4

Ok so after getting exceptions about not being able to write keys into a parquet file via spark I looked into the API and found only this.

public class ParquetOutputFormat<T> extends FileOutputFormat<Void, T> {....

(My assumption could be wrong =D, and there might be another API somewhere. )

Ok This makes some warped sense, after all you can project/restrict the data as it is materialising out of the container file. However, just to be on the safe side. A Parquet file does not have the notion of a sequence file's "key" value , right ?

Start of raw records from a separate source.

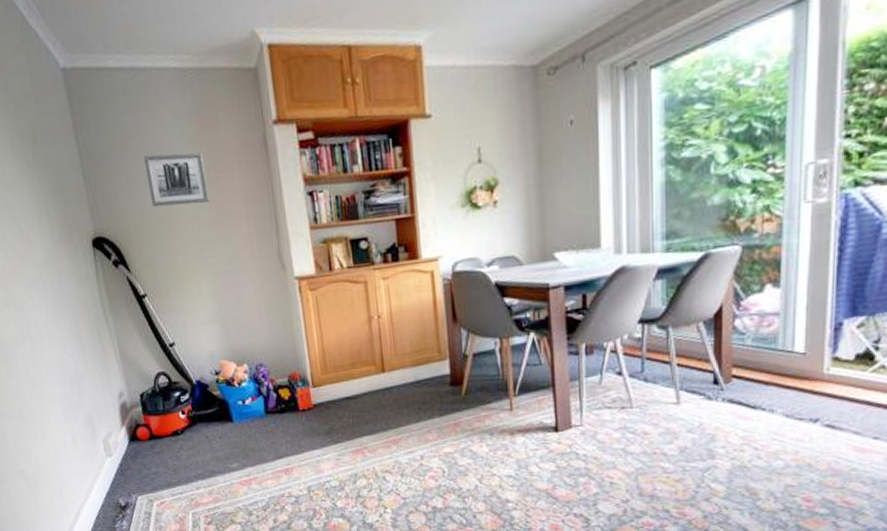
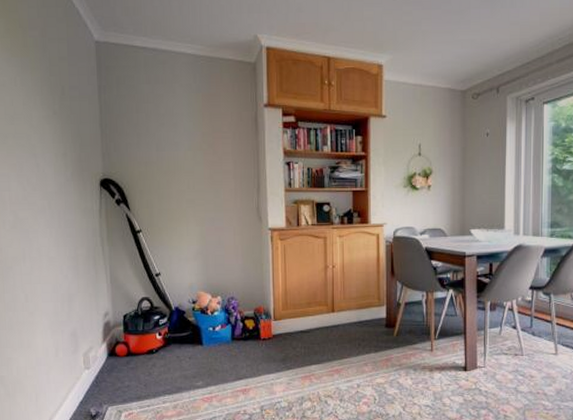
wall art: present [144,152,210,207] -> none [155,118,206,161]

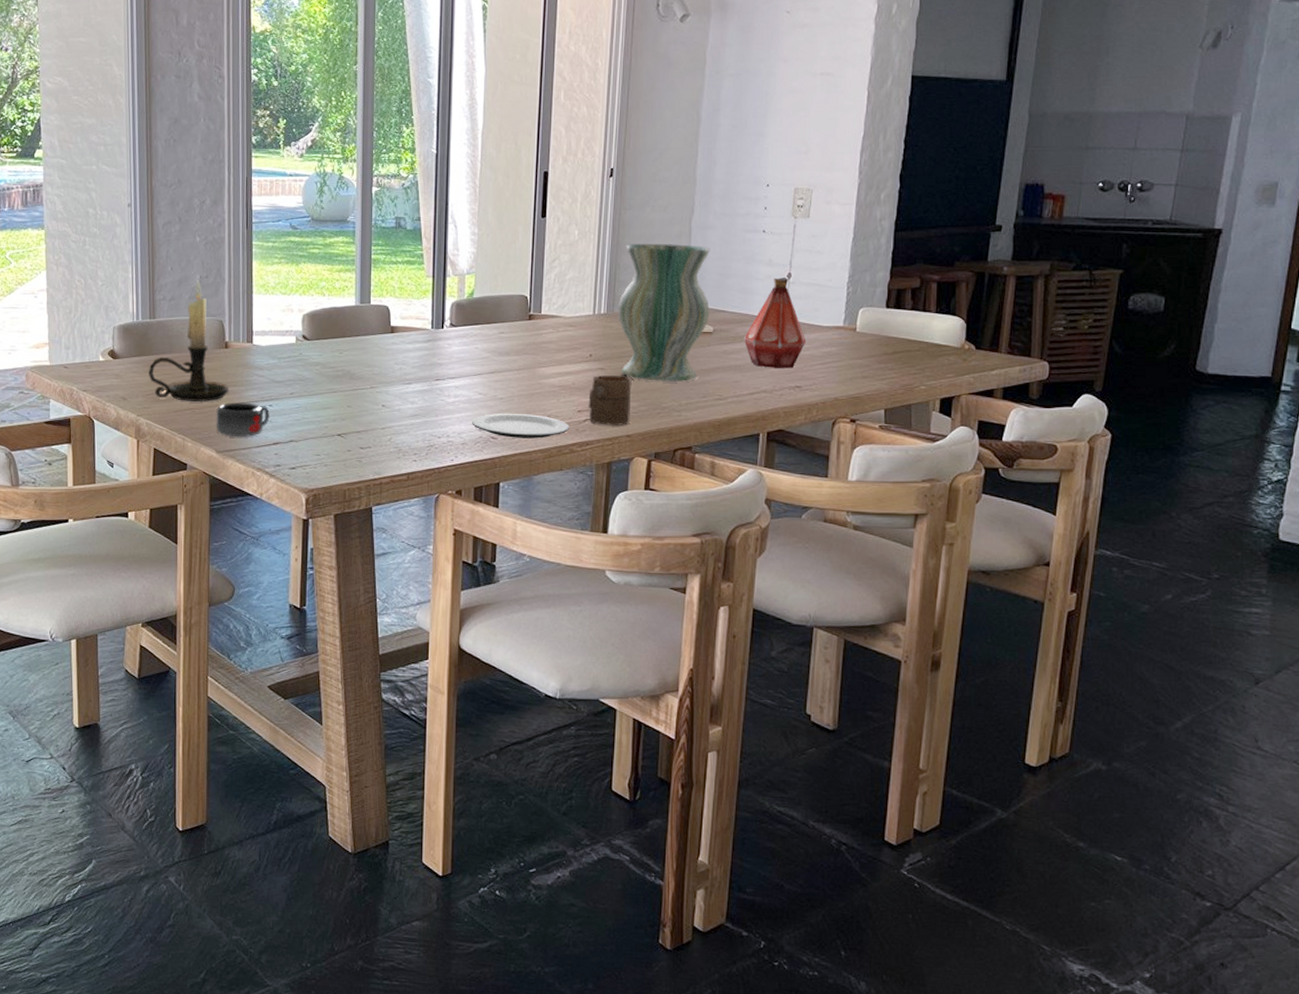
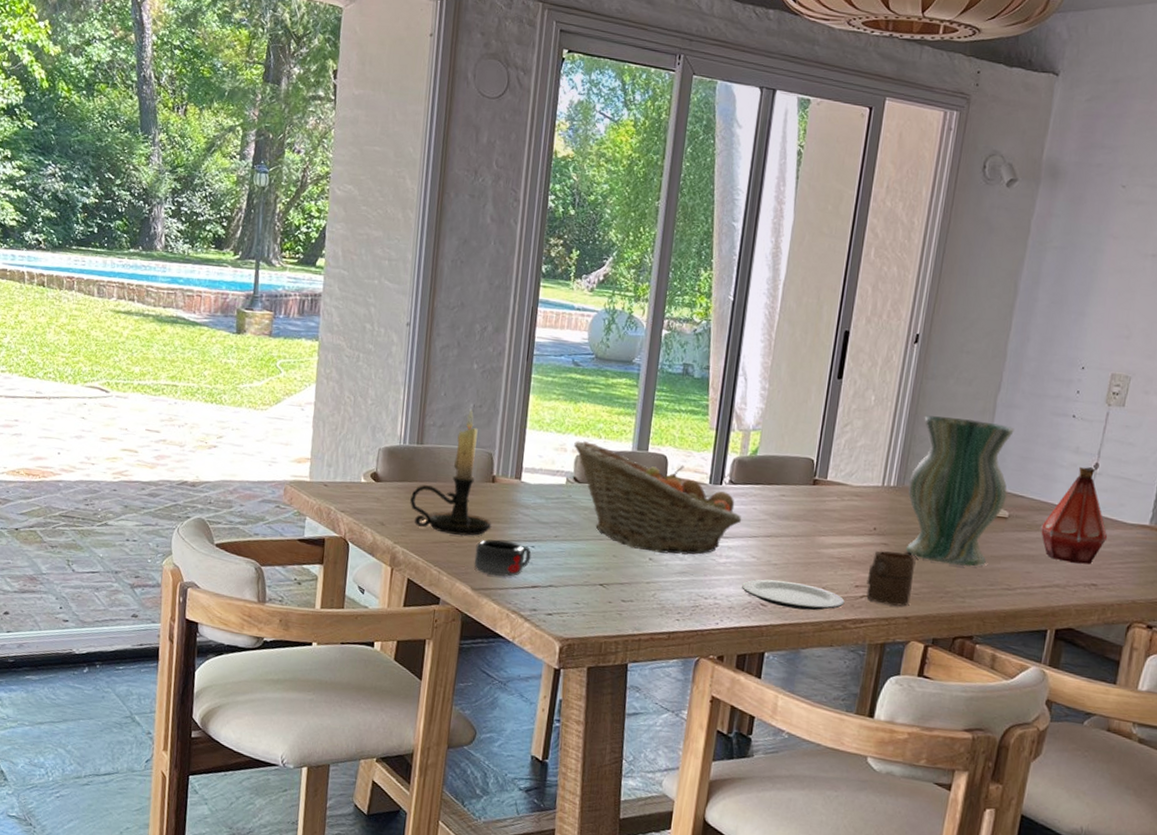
fruit basket: none [300,299,466,399] -> present [574,440,742,555]

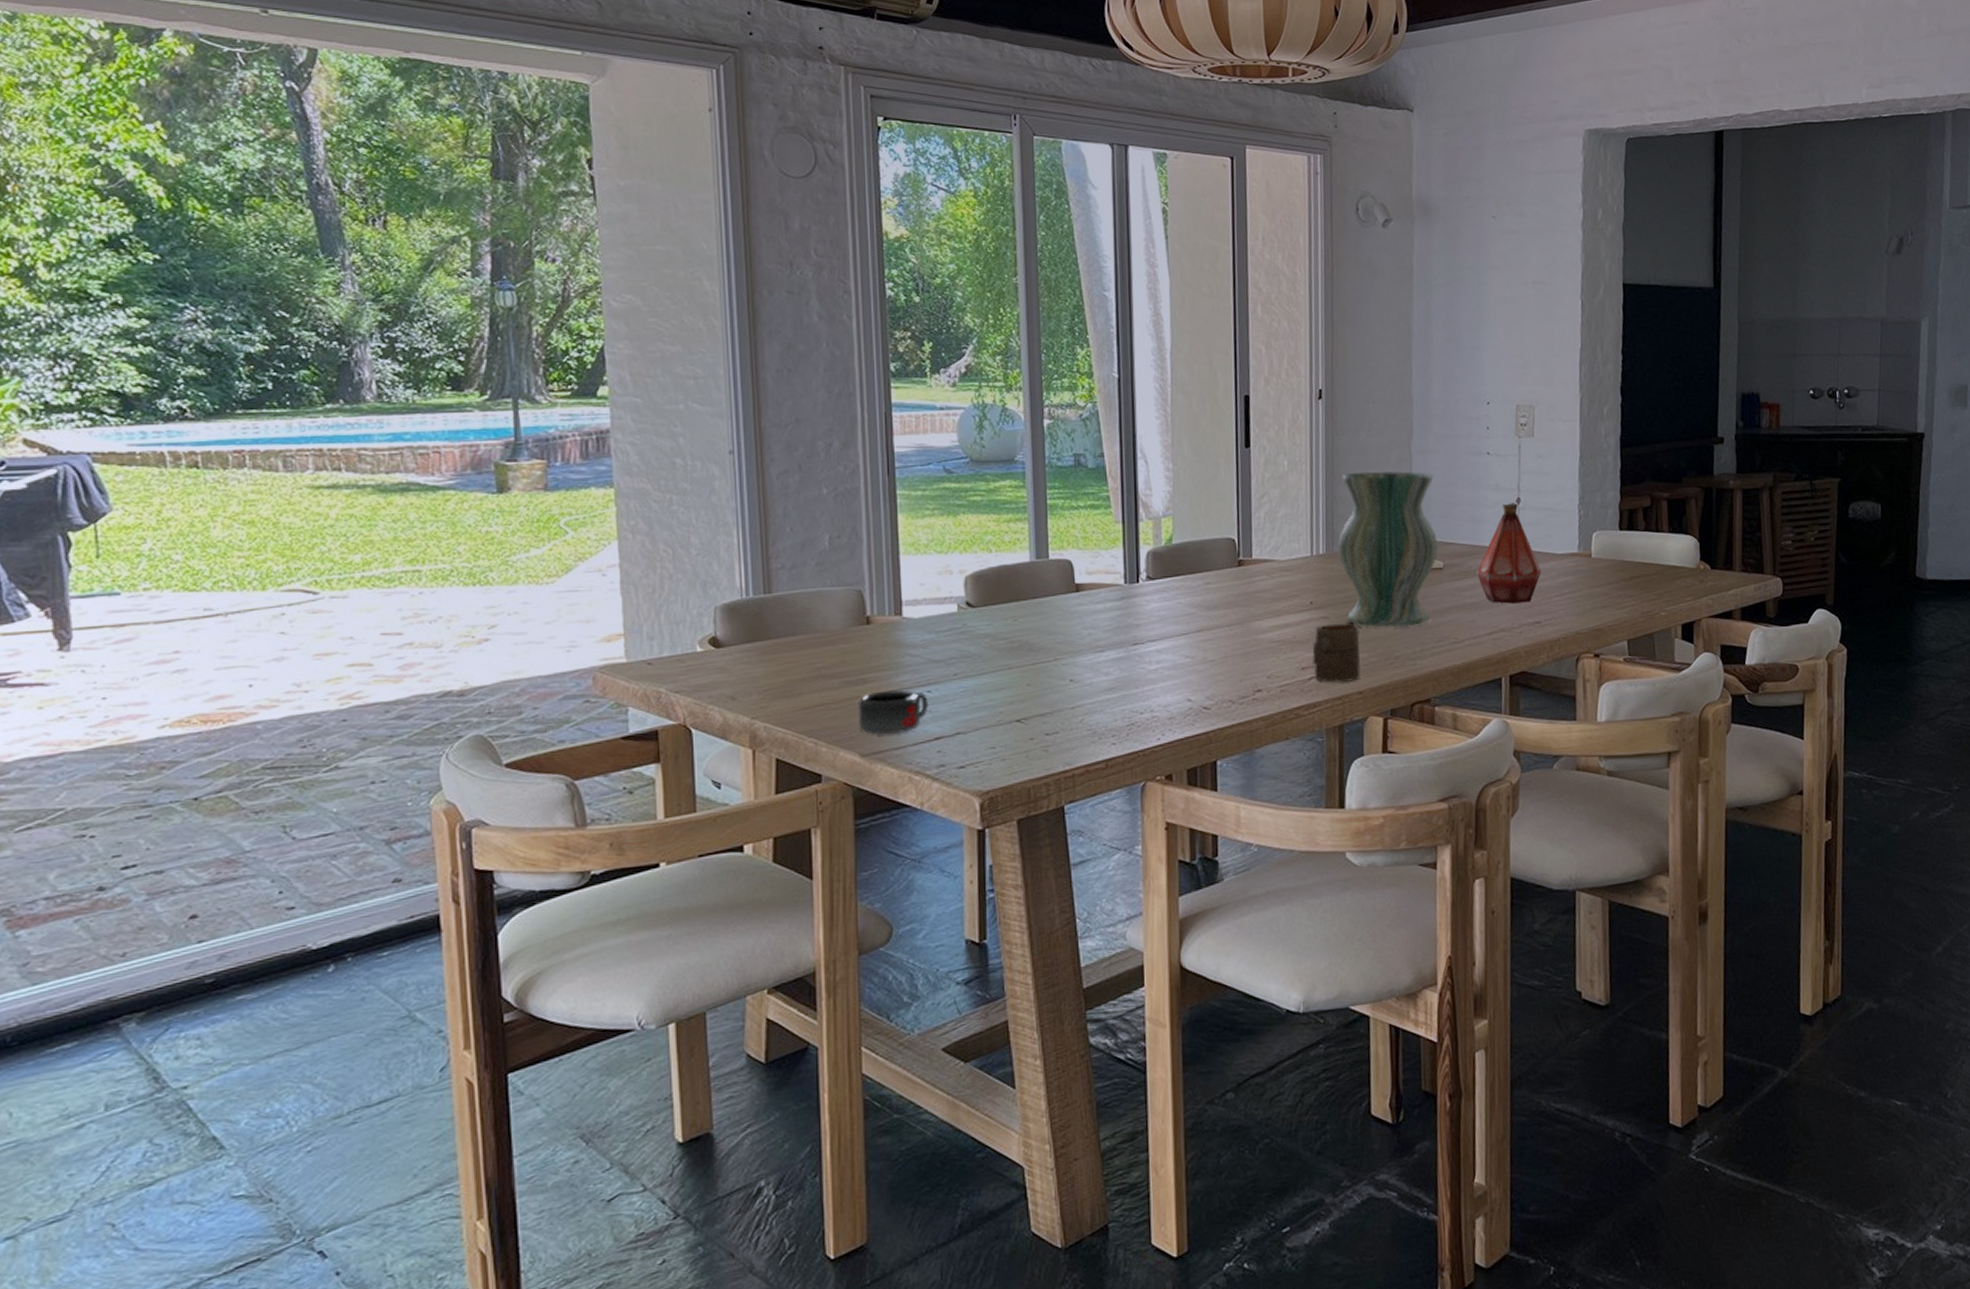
candle holder: present [410,409,492,536] -> none [765,542,874,695]
fruit basket: present [574,440,742,555] -> none [960,557,1168,672]
plate: present [742,579,845,611] -> none [1179,676,1293,706]

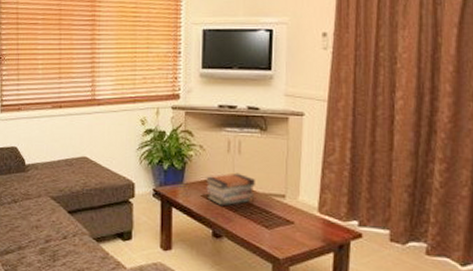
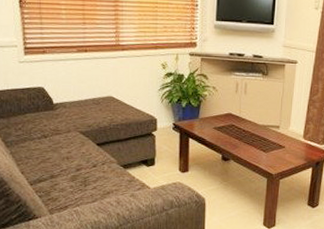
book stack: present [205,172,255,206] -> none [217,109,257,136]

I find this a bit odd, the Hadoop infrastructure builds around the fact that a sequence file may have a key. And I assume this key is used liberally to partition data into blocks for locality (not at the HDFS level ofc) ? Spark has a lot of API calls that work with the code to do reductions and join's etc. Now I have to do extra step to map the keys out from the body of the materialised object. Weird.

So any good reasons why a key is not a first class citizen in the parquet world ?

Hassan Syed
  • 20,075
  • 11
  • 87
  • 171

1 Answers1

4

You are correct. Parquet file is not a key/value file format. It's a columnar format. Your "key" can be a specific column from your table. But it's not like HBase where you have a real key concept. Parquet is not a sequence file.

jmspaggi
  • 113
  • 1
  • 7